- [Exercise aim]
Please return, exactly and only, the lines beginning at the top of the entries below and ending with the line containing "care a obținut"; keep out the pictures.

- [Input data]
-------
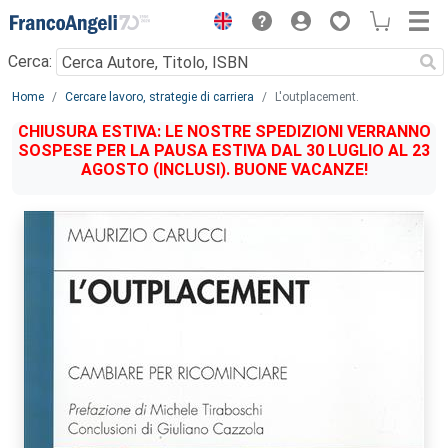
Menu
Cerca:
Main content
Home
Cercare lavoro, strategie di carriera
L'outplacement.
CHIUSURA ESTIVA: LE NOSTRE SPEDIZIONI VERRANNO
SOSPESE PER LA PAUSA ESTIVA DAL 30 LUGLIO AL 23
AGOSTO (INCLUSI). BUONE VACANZE!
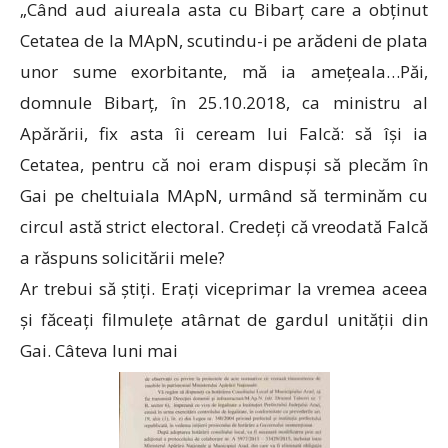
„Când aud aiureala asta cu Bibarț care a obținut
Cetatea de la MApN, scutindu-i pe arădeni de plata
unor sume exorbitante, mă ia amețeala…Păi,
domnule Bibarț, în 25.10.2018, ca ministru al
Apărării, fix asta îi ceream lui Falcă: să își ia
Cetatea, pentru că noi eram dispuși să plecăm în
Gai pe cheltuiala MApN, urmând să terminăm cu
circul astă strict electoral. Credeți că vreodată Falcă
a răspuns solicitării mele?
Ar trebui să știți. Erați viceprimar la vremea aceea
și făceați filmulețe atârnat de gardul unității din
Gai. Câteva luni mai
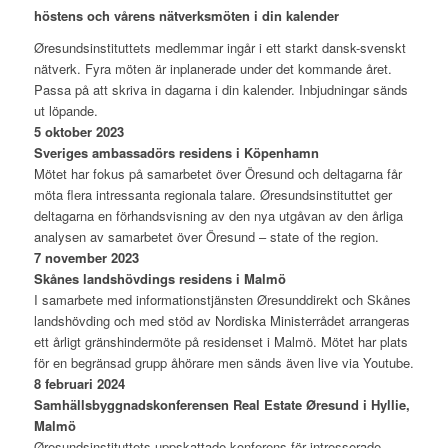
höstens och vårens nätverksmöten i din kalender
Øresundsinstituttets medlemmar ingår i ett starkt dansk-svenskt
nätverk. Fyra möten är inplanerade under det kommande året.
Passa på att skriva in dagarna i din kalender. Inbjudningar sänds
ut löpande.
5 oktober 2023
Sveriges ambassadörs residens i Köpenhamn
Mötet har fokus på samarbetet över Öresund och deltagarna får
möta flera intressanta regionala talare. Øresundsinstituttet ger
deltagarna en förhandsvisning av den nya utgåvan av den årliga
analysen av samarbetet över Öresund – state of the region.
7 november 2023
Skånes landshövdings residens i Malmö
I samarbete med informationstjänsten Øresunddirekt och Skånes
landshövding och med stöd av Nordiska Ministerrådet arrangeras
ett årligt gränshindermöte på residenset i Malmö. Mötet har plats
för en begränsad grupp åhörare men sänds även live via Youtube.
8 februari 2024
Samhällsbyggnadskonferensen Real Estate Øresund i Hyllie,
Malmö
Øresundsinstituttets uppskattade konferens för intresserade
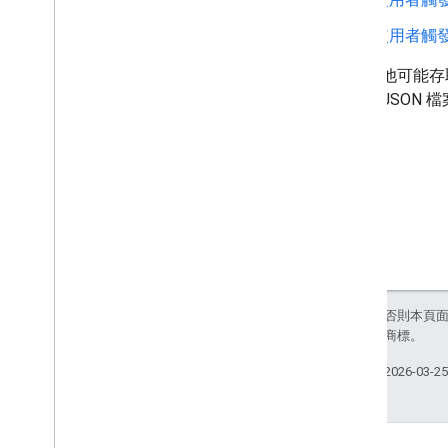
使用者觸
針對其他可能存取網
注意，JSON 檔
除非另有註明，否則本頁
關聯企業的註冊商標。
上次更新時間：2026-03-2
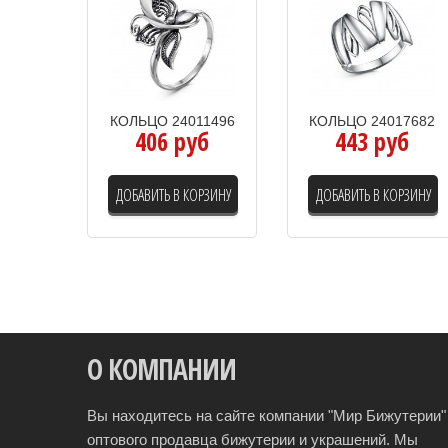
КОЛЬЦО 24011496
КОЛЬЦО 24017682
406 руб
443 руб
ДОБАВИТЬ В КОРЗИНУ
ДОБАВИТЬ В КОРЗИНУ
О КОМПАНИИ
Вы находитесь на сайте компании "Мир Бижутерии" 
оптового продавца бижутерии и украшений. Мы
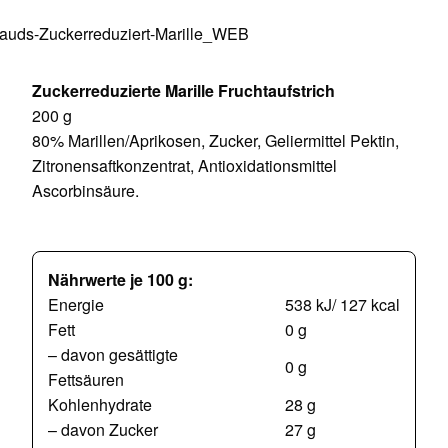
Zuckerreduzierte Marille Fruchtaufstrich
200 g
80% Marillen/Aprikosen, Zucker, Geliermittel Pektin,
Zitronensaftkonzentrat, Antioxidationsmittel
Ascorbinsäure.
Nährwerte je 100 g:
Energie
538 kJ/ 127 kcal
Fett
0 g
– davon gesättigte
0 g
Fettsäuren
Kohlenhydrate
28 g
– davon Zucker
27 g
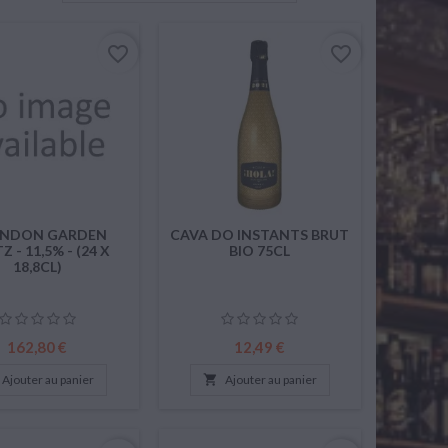
favorite_border
favorite_border
NDON GARDEN
CAVA DO INSTANTS BRUT
Z - 11,5% - (24 X
BIO 75CL
18,8CL)
Prix
Prix
162,80 €
12,49 €
Ajouter au panier

Ajouter au panier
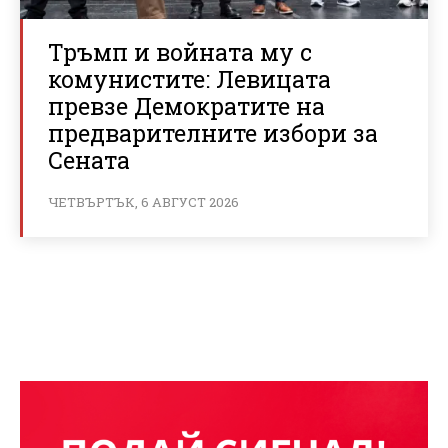
Тръмп и войната му с
комунистите: Левицата
превзе Демократите на
предварителните избори за
Сената
ЧЕТВЪРТЪК, 6 АВГУСТ 2026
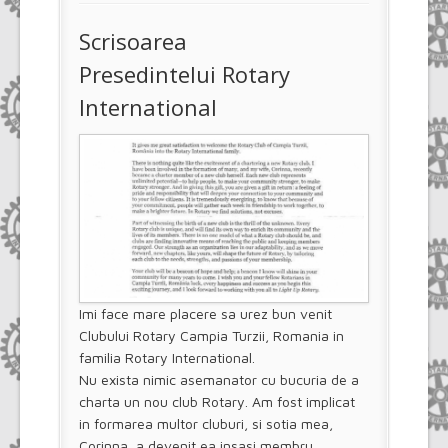
Scrisoarea
Presedintelui Rotary
International
Imi face mare placere sa urez bun venit
Clubului Rotary Campia Turzii, Romania in
familia Rotary International.
Nu exista nimic asemanator cu bucuria de a
charta un nou club Rotary. Am fost implicat
in formarea multor cluburi, si sotia mea,
Corinna, a devenit ea insasi membru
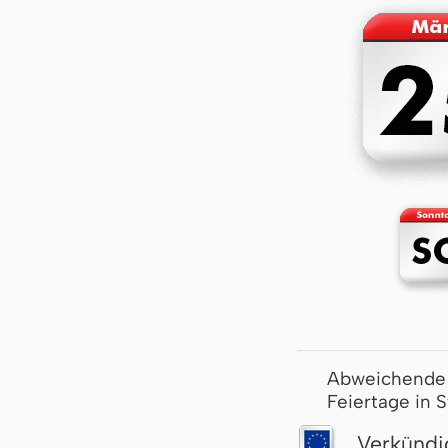
Abweichende
Feiertage in 
Verkündi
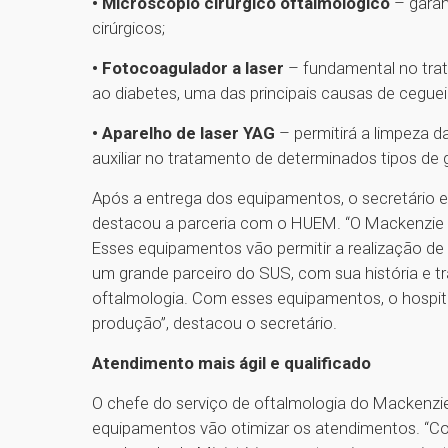
• Microscópio cirúrgico oftalmológico
– garan
cirúrgicos;
• Fotocoagulador a laser
– fundamental no trat
ao diabetes, uma das principais causas de cegueir
• Aparelho de laser YAG
– permitirá a limpeza da
auxiliar no tratamento de determinados tipos de
Após a entrega dos equipamentos, o secretário e
destacou a parceria com o HUEM. “O Mackenzie é
Esses equipamentos vão permitir a realização de
um grande parceiro do SUS, com sua história e tr
oftalmologia. Com esses equipamentos, o hospita
produção”, destacou o secretário.
Atendimento mais ágil e qualificado
O chefe do serviço de oftalmologia do Mackenzie
equipamentos vão otimizar os atendimentos. “C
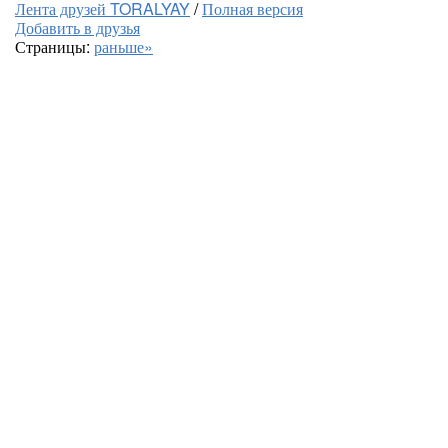
Лента друзей TORALYAY
/
Полная версия
Добавить в друзья
Страницы:
раньше»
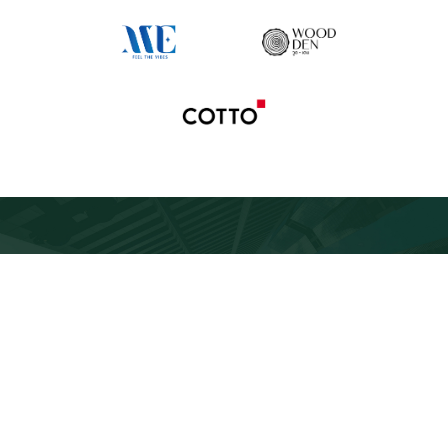
TALA MEMBERSHIP
REGISTER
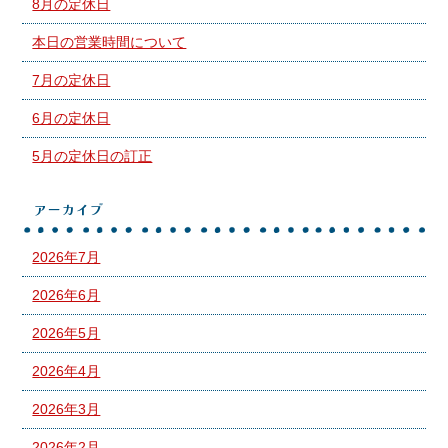
8月の定休日
本日の営業時間について
7月の定休日
6月の定休日
5月の定休日の訂正
アーカイブ
2026年7月
2026年6月
2026年5月
2026年4月
2026年3月
2026年2月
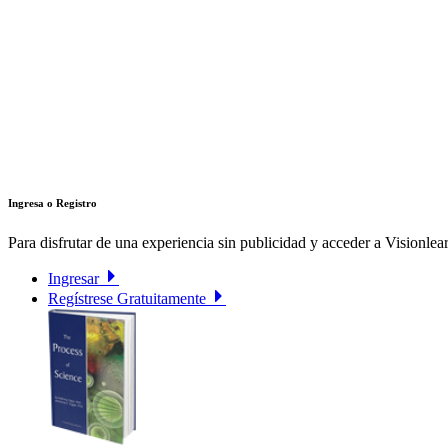
Ingresa o Registro
Para disfrutar de una experiencia sin publicidad y acceder a Visionlear
Ingresar
Regístrese Gratuitamente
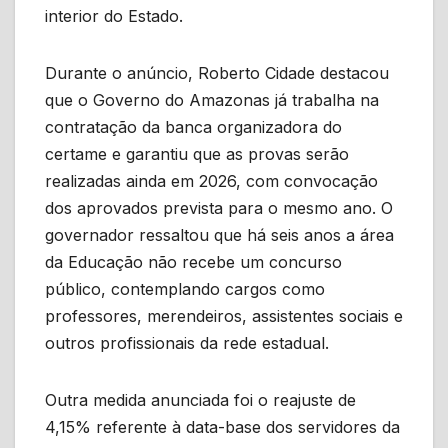
interior do Estado.
Durante o anúncio, Roberto Cidade destacou
que o Governo do Amazonas já trabalha na
contratação da banca organizadora do
certame e garantiu que as provas serão
realizadas ainda em 2026, com convocação
dos aprovados prevista para o mesmo ano. O
governador ressaltou que há seis anos a área
da Educação não recebe um concurso
público, contemplando cargos como
professores, merendeiros, assistentes sociais e
outros profissionais da rede estadual.
Outra medida anunciada foi o reajuste de
4,15% referente à data-base dos servidores da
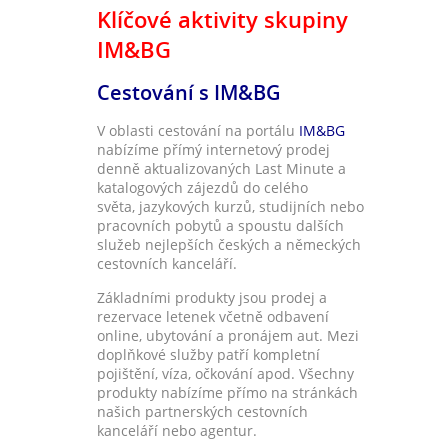
Klíčové aktivity skupiny
IM&BG
Cestování s IM&BG
V oblasti cestování na portálu
IM&BG
nabízíme přímý internetový prodej
denně aktualizovaných Last Minute a
katalogových zájezdů do celého
světa, jazykových kurzů, studijních nebo
pracovních pobytů a spoustu dalších
služeb nejlepších českých a německých
cestovních kanceláří.
Základními produkty jsou prodej a
rezervace letenek včetně odbavení
online, ubytování a pronájem aut. Mezi
doplňkové služby patří kompletní
pojištění, víza, očkování apod. Všechny
produkty nabízíme přímo na stránkách
našich partnerských cestovních
kanceláří nebo agentur.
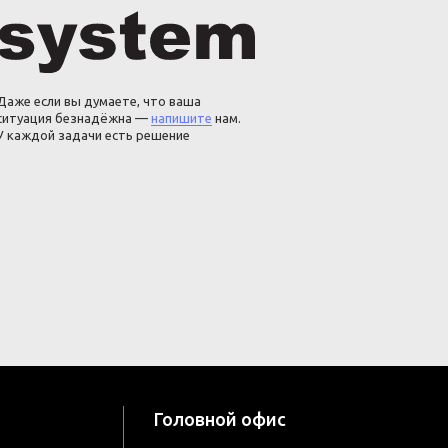
Даже если вы думаете, что ваша
ситуация безнадёжна —
напишите
нам.
У каждой задачи есть решение
Головной офис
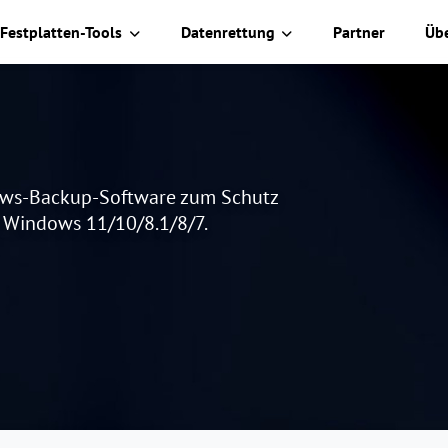
Festplatten-Tools
Datenrettung
Partner
Üb
dows-Backup-Software zum Schutz
r Windows 11/10/8.1/8/7.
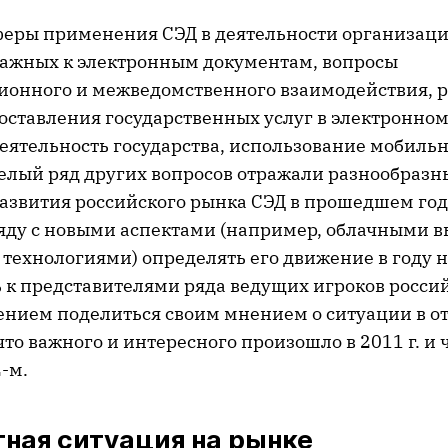
еры применения СЭД в деятельности организаци
мажных к электронным документам, вопросы
онного и межведомственного взаимодействия, 
оставления государственных услуг в электронном
еятельность государства, использование мобиль
целый ряд других вопросов отражали разнообразн
азвития российского рынка СЭД в прошедшем году
яду с новыми аспектами (например, облачными 
технологиями) определять его движение в году 
 к представителями ряда ведущих игроков росси
ением поделиться своим мнением о ситуации в от
что важного и интересного произошло в 2011 г. и
-м.
ная ситуация на рынке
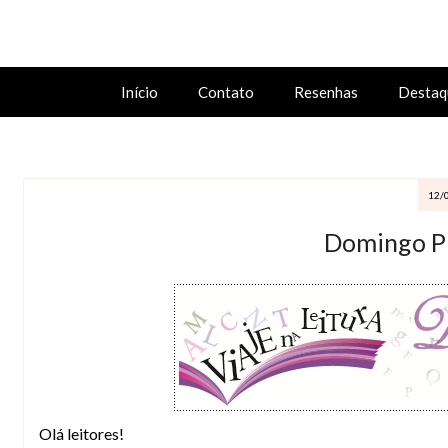
Início
Contato
Resenhas
Destaq
12/
Domingo P
Olá leitores!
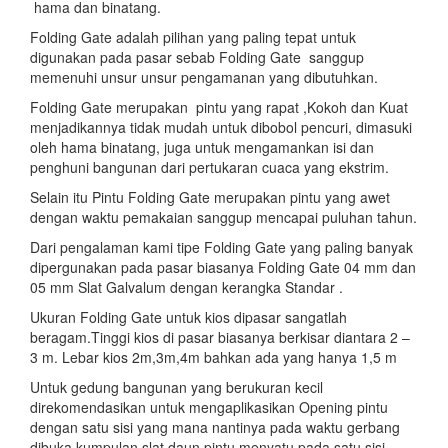
hama dan binatang.
Folding Gate adalah pilihan yang paling tepat untuk
digunakan pada pasar sebab Folding Gate sanggup
memenuhi unsur unsur pengamanan yang dibutuhkan.
Folding Gate merupakan pintu yang rapat ,Kokoh dan Kuat
menjadikannya tidak mudah untuk dibobol pencuri, dimasuki
oleh hama binatang, juga untuk mengamankan isi dan
penghuni bangunan dari pertukaran cuaca yang ekstrim.
Selain itu Pintu Folding Gate merupakan pintu yang awet
dengan waktu pemakaian sanggup mencapai puluhan tahun.
Dari pengalaman kami tipe Folding Gate yang paling banyak
dipergunakan pada pasar biasanya Folding Gate 04 mm dan
05 mm Slat Galvalum dengan kerangka Standar .
Ukuran Folding Gate untuk kios dipasar sangatlah
beragam.Tinggi kios di pasar biasanya berkisar diantara 2 –
3 m. Lebar kios 2m,3m,4m bahkan ada yang hanya 1,5 m
Untuk gedung bangunan yang berukuran kecil
direkomendasikan untuk mengaplikasikan Opening pintu
dengan satu sisi yang mana nantinya pada waktu gerbang
dibuka kumpulan slat daun pintu menyatu pada satu sisi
-------
- [Output below]
Menu
Cerca:
Main content
Home
Cercare lavoro, strategie di carriera
L'outplacement.
CHIUSURA ESTIVA: LE NOSTRE SPEDIZIONI VERRANNO
SOSPESE PER LA PAUSA ESTIVA DAL 30 LUGLIO AL 23
AGOSTO (INCLUSI). BUONE VACANZE!
„Când aud aiureala asta cu Bibarț care a obținut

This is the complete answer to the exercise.